A família reunida na porta do Hospital Emílio Ribas
(zona oeste), no último dia 5, fez a cozinheira Janekelle Oliveira Santos, 43,
distribuir e receber abraços como não fazia havia mais de um mês. Ela passou 42
dias internada por causa do coronavírus, 25 deles intubada. “Não lembro de nada
de quando estava intubada. Só sonhava, todos os dias.
Que estava viajando, que
estava na minha casa.
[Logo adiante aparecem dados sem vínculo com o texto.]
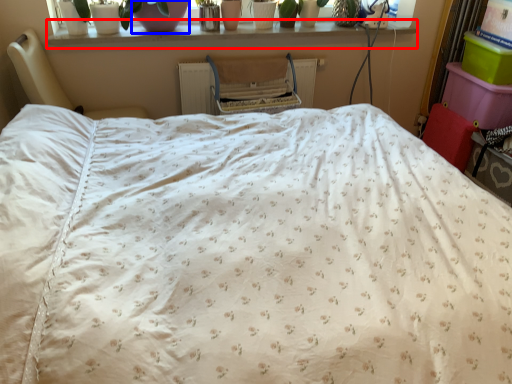
Question: Which object is further to the camera taking this photo, window sill (highlighted by a red box) or glass vase (highlighted by a blue box)?

Choices:
 (A) window sill
 (B) glass vase

Answer: (A)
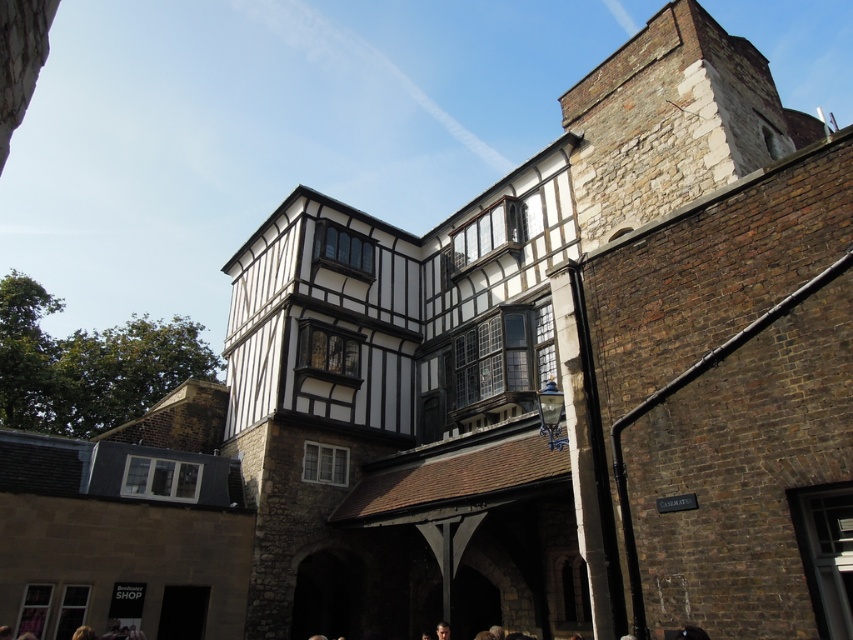
Question: Is the position of white timber-framed building at center more distant than that of dark brown hair at lower center?

Choices:
 (A) no
 (B) yes

Answer: (A)

Question: Does white timber-framed building at center appear on the left side of dark brown hair at lower center?

Choices:
 (A) yes
 (B) no

Answer: (B)

Question: Estimate the real-world distances between objects in this image. Which object is farther from the white timber-framed building at center?

Choices:
 (A) dark brown hair at lower center
 (B) blonde hair at lower left

Answer: (B)

Question: Which point is closer to the camera taking this photo?

Choices:
 (A) (254, 500)
 (B) (93, 636)
 (C) (447, 636)

Answer: (B)

Question: Is white timber-framed building at center positioned behind blonde hair at lower left?

Choices:
 (A) yes
 (B) no

Answer: (B)

Question: Which object is positioned farthest from the dark brown hair at lower center?

Choices:
 (A) blonde hair at lower left
 (B) white timber-framed building at center

Answer: (B)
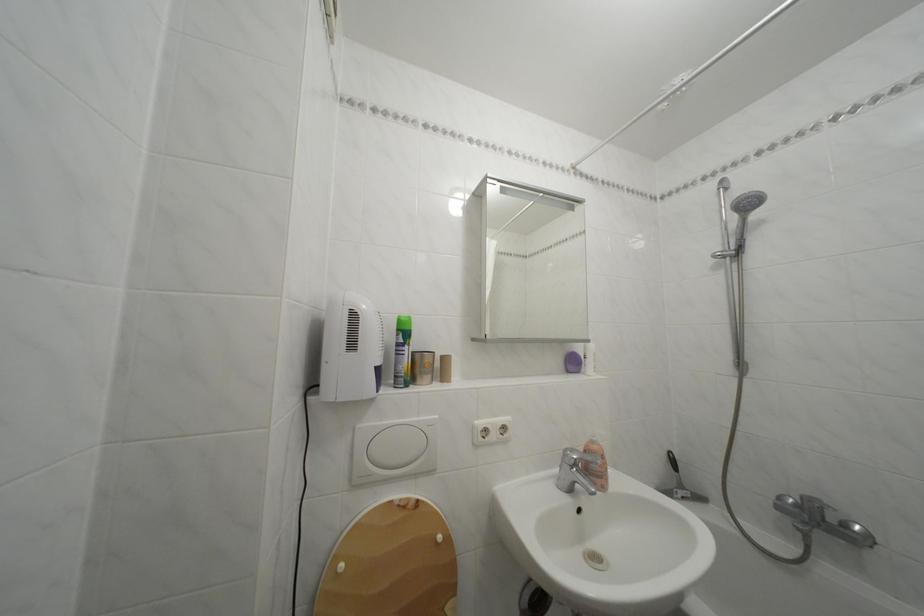
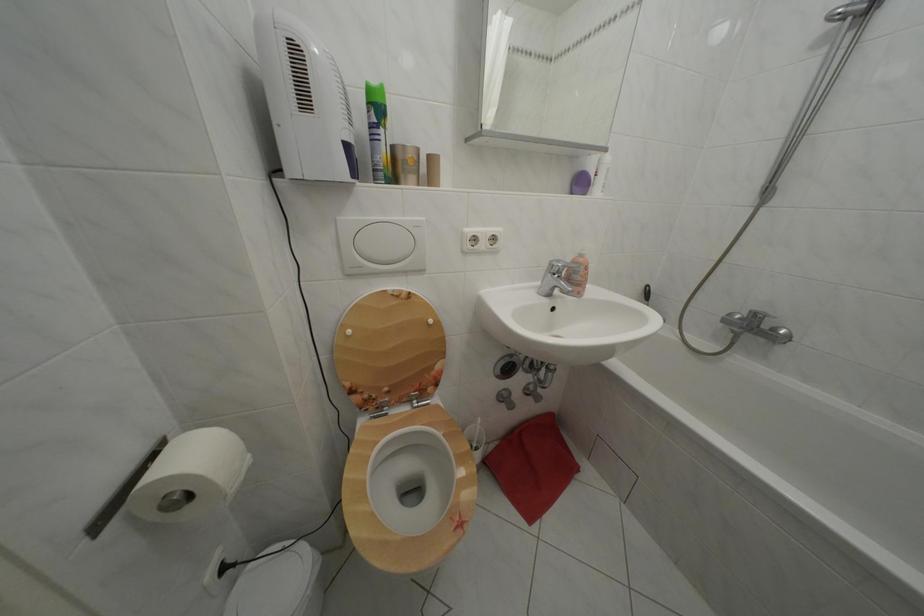
In the second image, find the point that corresponds to point 350,573 in the first image.

(358, 338)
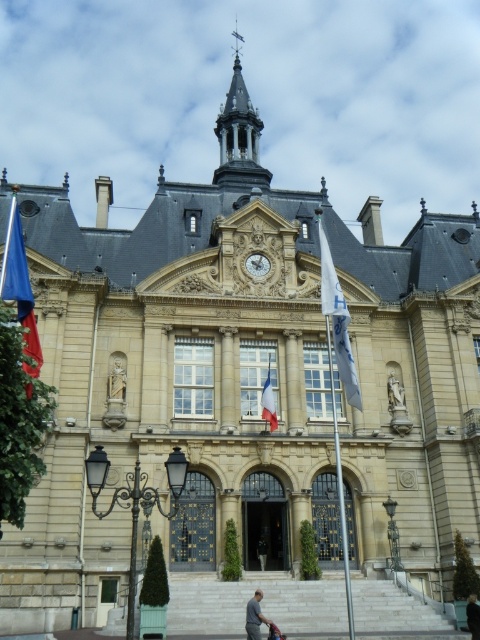
You are standing in front of the historic building and want to determine the relative positions of two points marked on the facade. Which point is closer to you, point 1 at coordinates (387, 380) or point 2 at (262, 554)?

Point 1 at coordinates (387, 380) is closer to you because it is further to the viewer than point 2 at (262, 554).

You are an architect visiting this historic building and notice the gold metallic clock at center and the dark blue fabric at center. Which object appears bigger in the image?

The gold metallic clock at center is larger in size than the dark blue fabric at center, so the gold metallic clock at center appears bigger in the image.

You are standing in front of the grand historic building and see the white marble statue at center and the dark gray fabric at center. Which object is positioned to the right side from your perspective?

The white marble statue at center is to the right of the dark gray fabric at center, so the white marble statue at center is positioned to the right side.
Nunca deixei de ter os sonhos”, afirma.
O despertar após a intubação foi terrível. “Estava com
braços e pernas amarrados. Aquilo me deu um desespero tão grande. Não sou
bicho, mas eles explicaram que precisava ficar daquele jeito, porque estava
ansiosa e nervosa.”
O procedimento de prender os membros do paciente à
maca serve para que ele não perca os acessos nas veias nem se machuque. O
trauma ainda persegue a cozinheira. “Tenho pesadelos. Meu marido diz que sonho,
choro e falo para não me amarrarem”, diz Janekelle, que se recupera em casa com
a ajuda da família.
Durante a internação, muitas vezes o pesadelo é real.
“Você se sente isolado, sozinho. Não vê nem a pele da pessoa que está te
atendendo. É quando cai a ficha”, conta a modelista Aurineide Guimarães, 63,
que também recebeu alta do Emílio Ribas no dia 5. “Parece que eles vão para a
guerra. Antes de sair, deixam a roupa e vão embora rapidinho. Isso faz pensar
‘estou com uma doença grave e vou morrer’. Dá tristeza, choro, a sensação de
morte e de que não sairia viva”, diz Aurineide.